▶ **YOUR ASSIGNMENT**
Reproduce the records below in full and without edits, omitting images.

▶ **RECORD EXCERPTS**
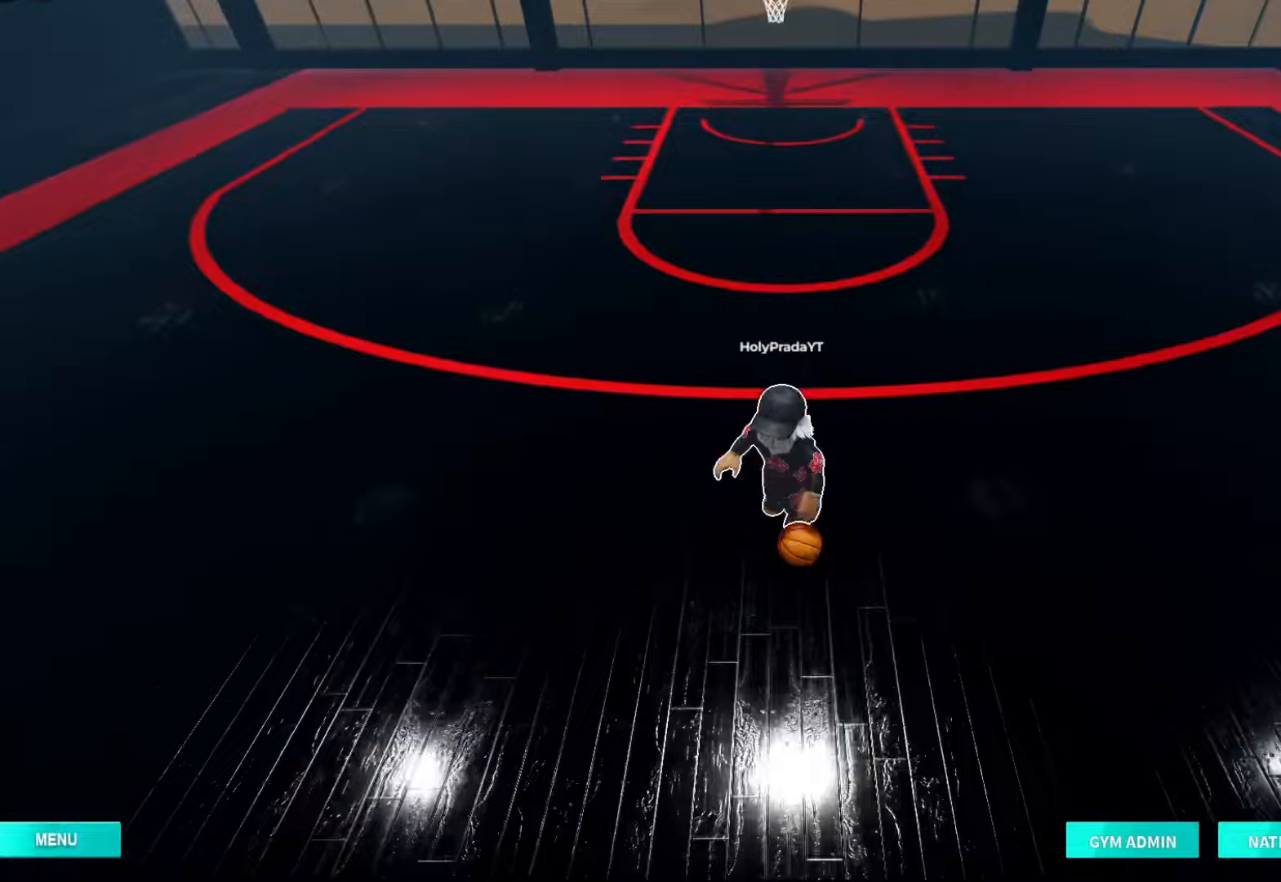
{"dt_ms": 500, "buttons": [], "left_stick": "center", "right_stick": "center"}
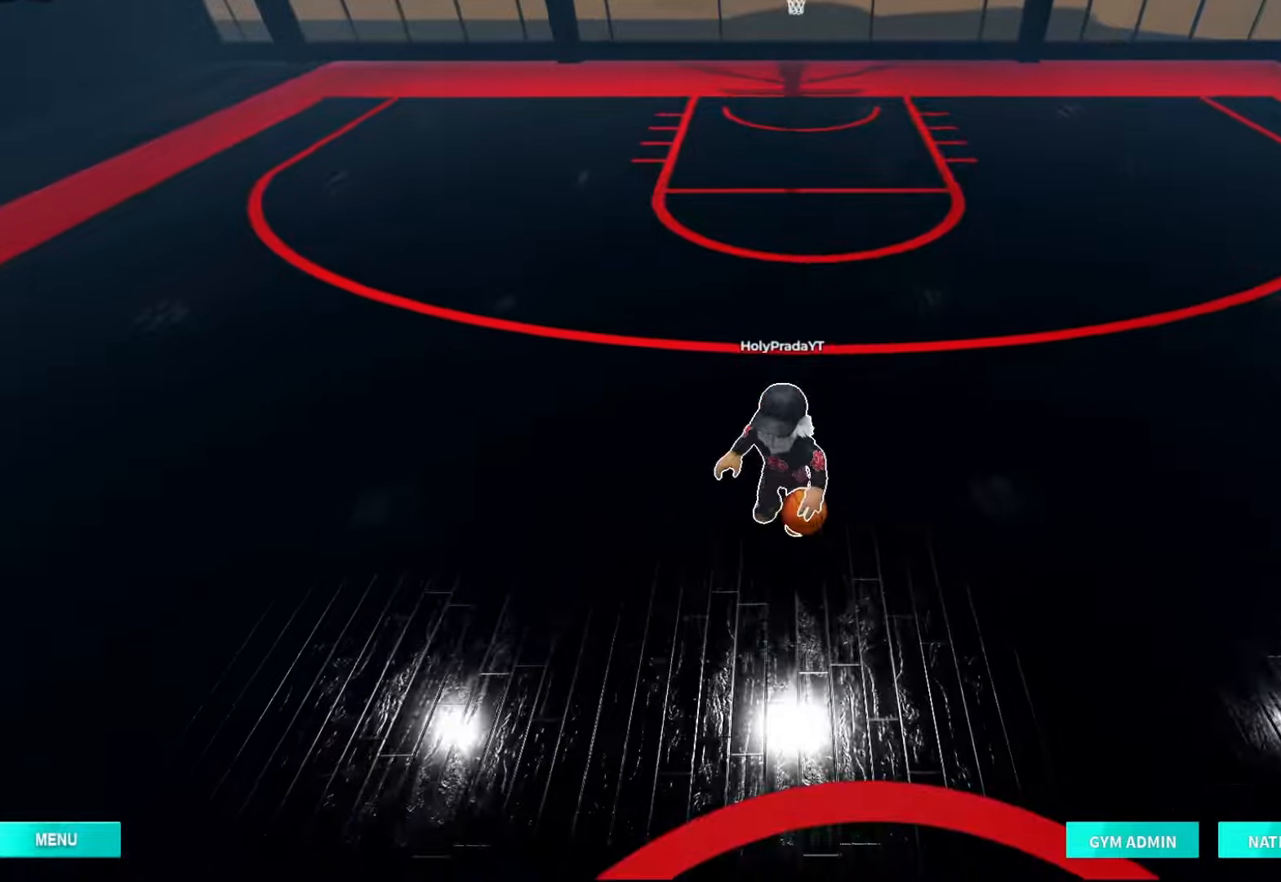
{"dt_ms": 500, "buttons": ["R2"], "left_stick": "right", "right_stick": "center", "events": [[133, "R2", "down"], [200, "DPAD_LEFT", "down"], [200, "left_stick", "right"], [267, "DPAD_DOWN", "down"], [267, "DPAD_LEFT", "up"], [367, "DPAD_DOWN", "up"]]}
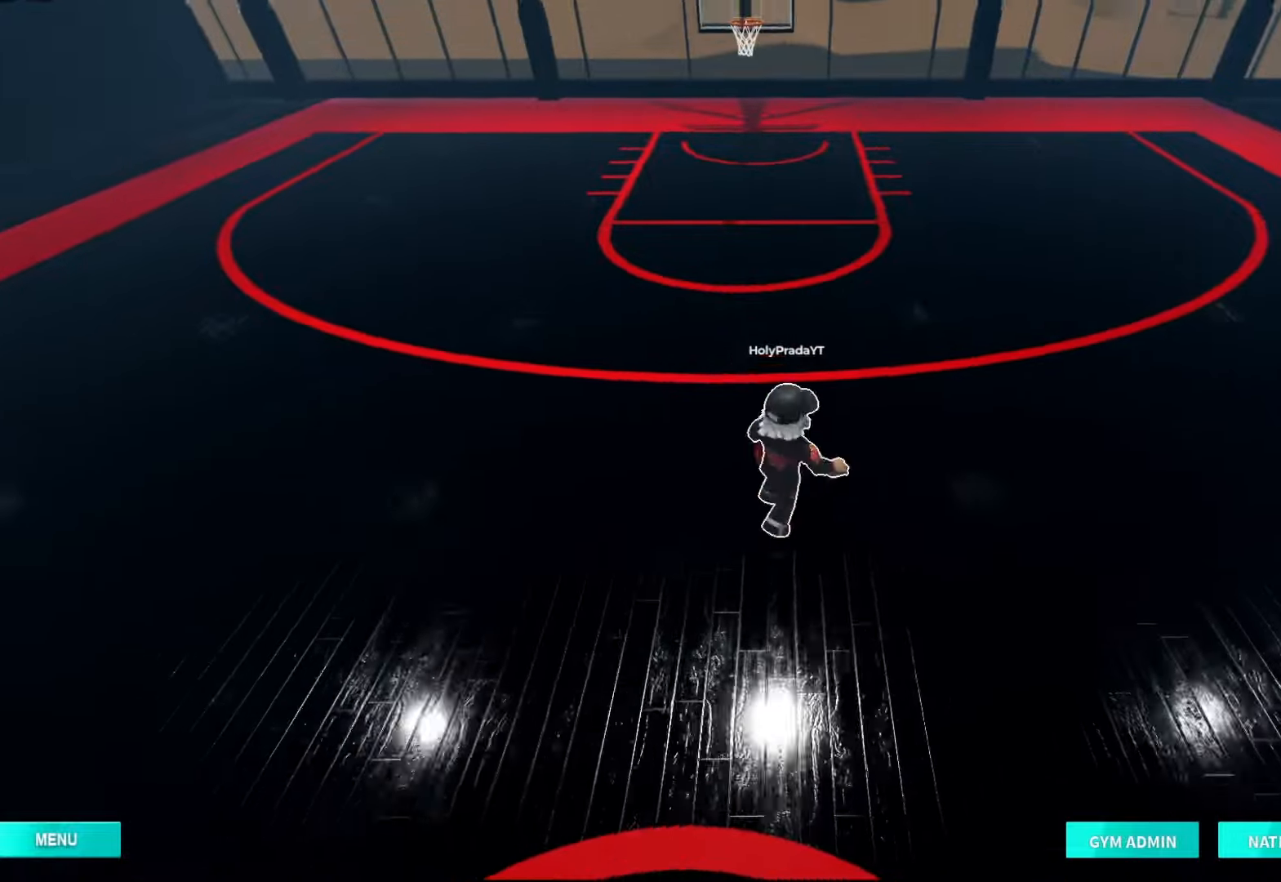
{"dt_ms": 1000, "buttons": ["R2"], "left_stick": "up-right", "right_stick": "center"}
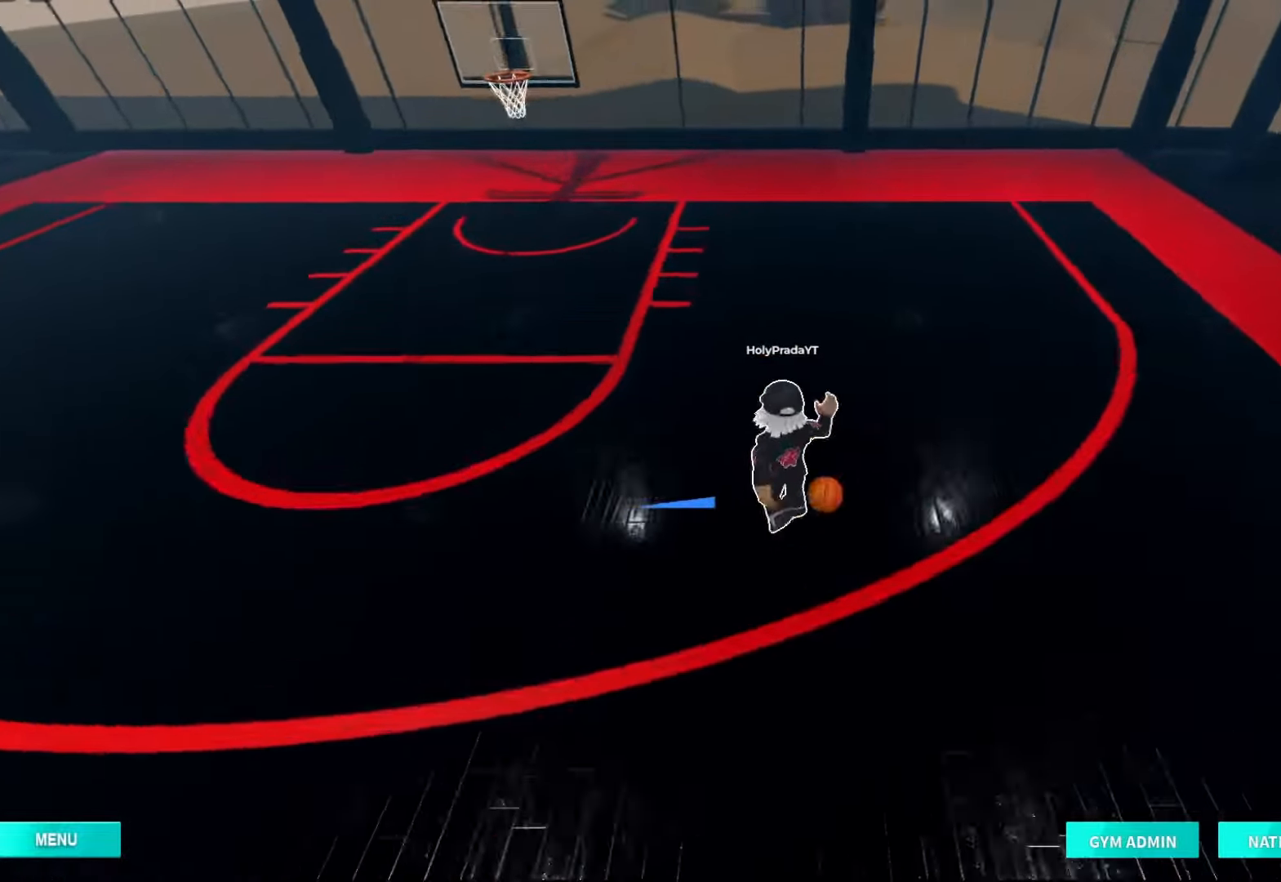
{"dt_ms": 500, "buttons": ["R2"], "left_stick": "up-right", "right_stick": "center", "events": [[333, "DPAD_LEFT", "down"], [367, "DPAD_DOWN", "down"], [433, "DPAD_LEFT", "up"], [467, "DPAD_DOWN", "up"]]}
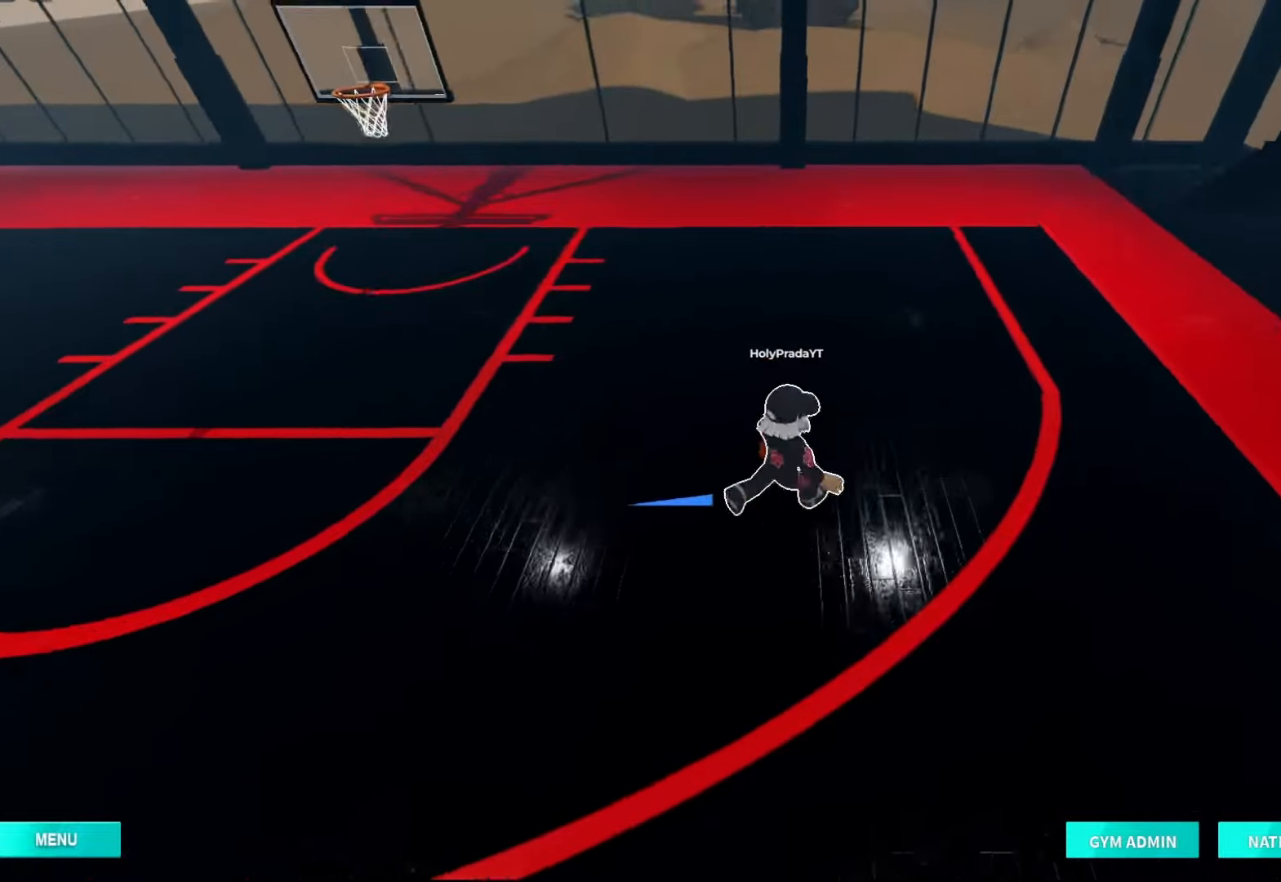
{"dt_ms": 500, "buttons": ["R2"], "left_stick": "up-right", "right_stick": "center", "events": [[233, "A", "down"], [333, "A", "up"]]}
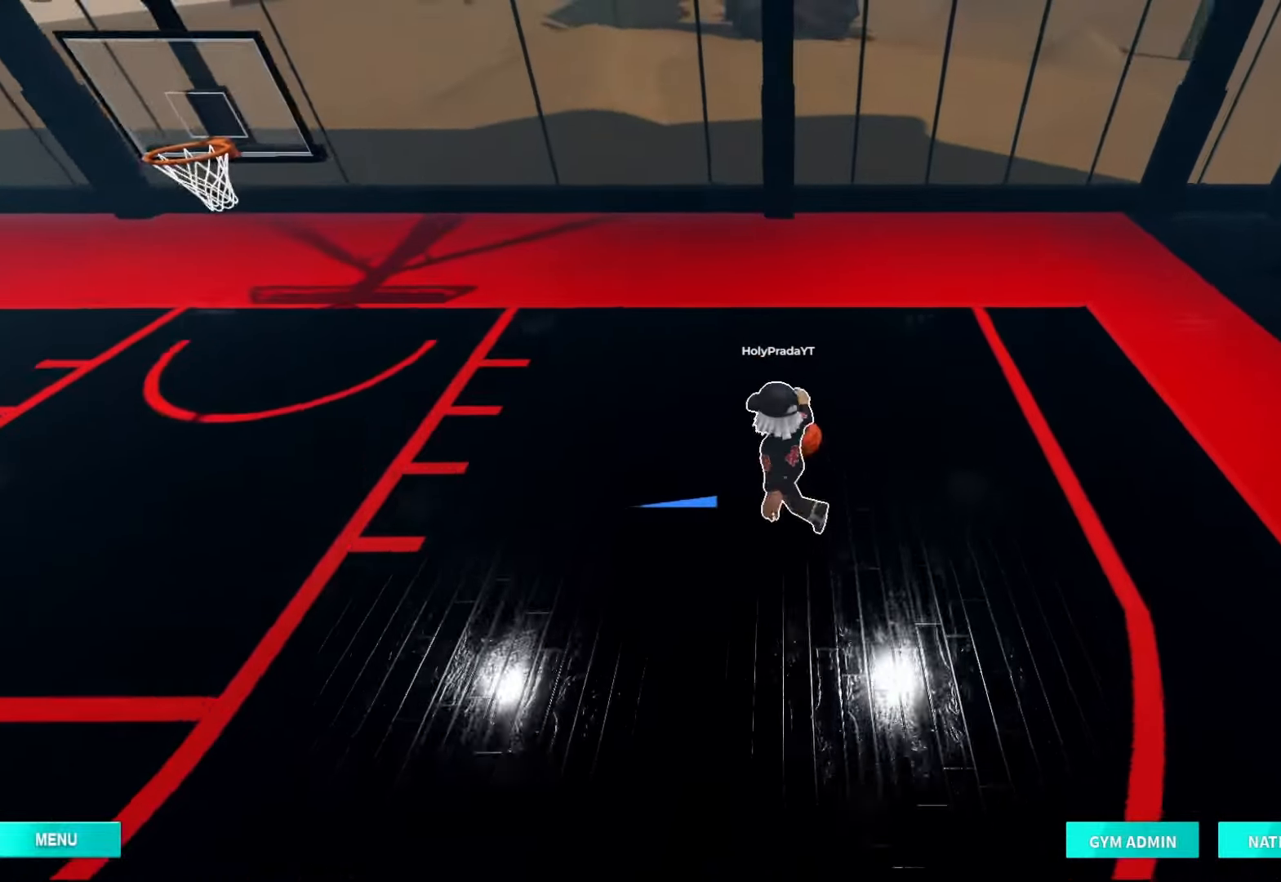
{"dt_ms": 500, "buttons": ["X", "R2"], "left_stick": "up-right", "right_stick": "center", "events": [[33, "X", "down"]]}
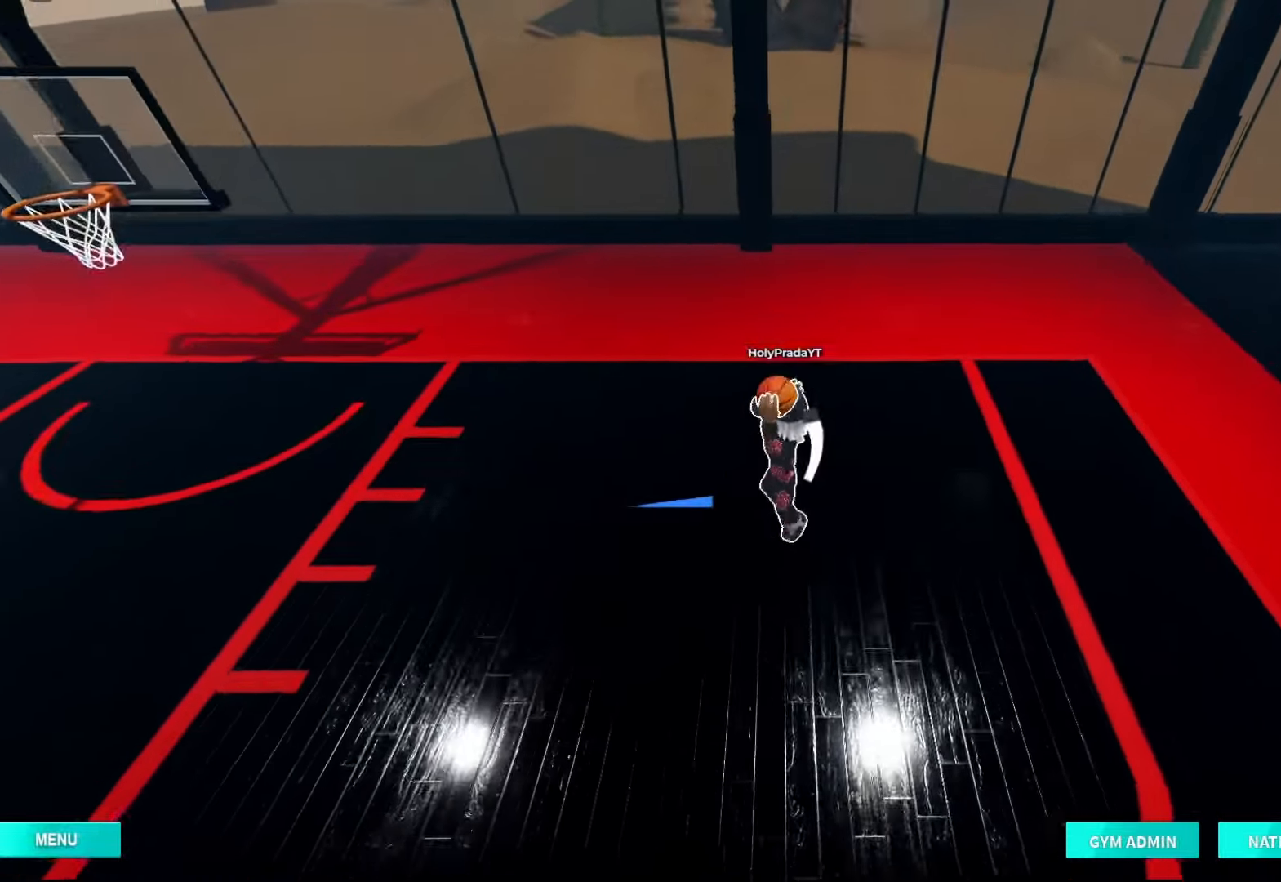
{"dt_ms": 500, "buttons": [], "left_stick": "center", "right_stick": "up-left", "events": [[67, "X", "up"], [100, "left_stick", "up"], [300, "left_stick", "center"], [333, "R2", "up"], [333, "right_stick", "up-left"]]}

▶ **EXERCISE ANSWER**
{"dt_ms": 500, "buttons": [], "left_stick": "center", "right_stick": "center"}
{"dt_ms": 500, "buttons": ["R2"], "left_stick": "right", "right_stick": "center", "events": [[133, "R2", "down"], [200, "DPAD_LEFT", "down"], [200, "left_stick", "right"], [267, "DPAD_DOWN", "down"], [267, "DPAD_LEFT", "up"], [367, "DPAD_DOWN", "up"]]}
{"dt_ms": 1000, "buttons": ["R2"], "left_stick": "up-right", "right_stick": "center"}
{"dt_ms": 500, "buttons": ["R2"], "left_stick": "up-right", "right_stick": "center", "events": [[333, "DPAD_LEFT", "down"], [367, "DPAD_DOWN", "down"], [433, "DPAD_LEFT", "up"], [467, "DPAD_DOWN", "up"]]}
{"dt_ms": 500, "buttons": ["R2"], "left_stick": "up-right", "right_stick": "center", "events": [[233, "A", "down"], [333, "A", "up"]]}
{"dt_ms": 500, "buttons": ["X", "R2"], "left_stick": "up-right", "right_stick": "center", "events": [[33, "X", "down"]]}
{"dt_ms": 500, "buttons": [], "left_stick": "center", "right_stick": "up-left", "events": [[67, "X", "up"], [100, "left_stick", "up"], [300, "left_stick", "center"], [333, "R2", "up"], [333, "right_stick", "up-left"]]}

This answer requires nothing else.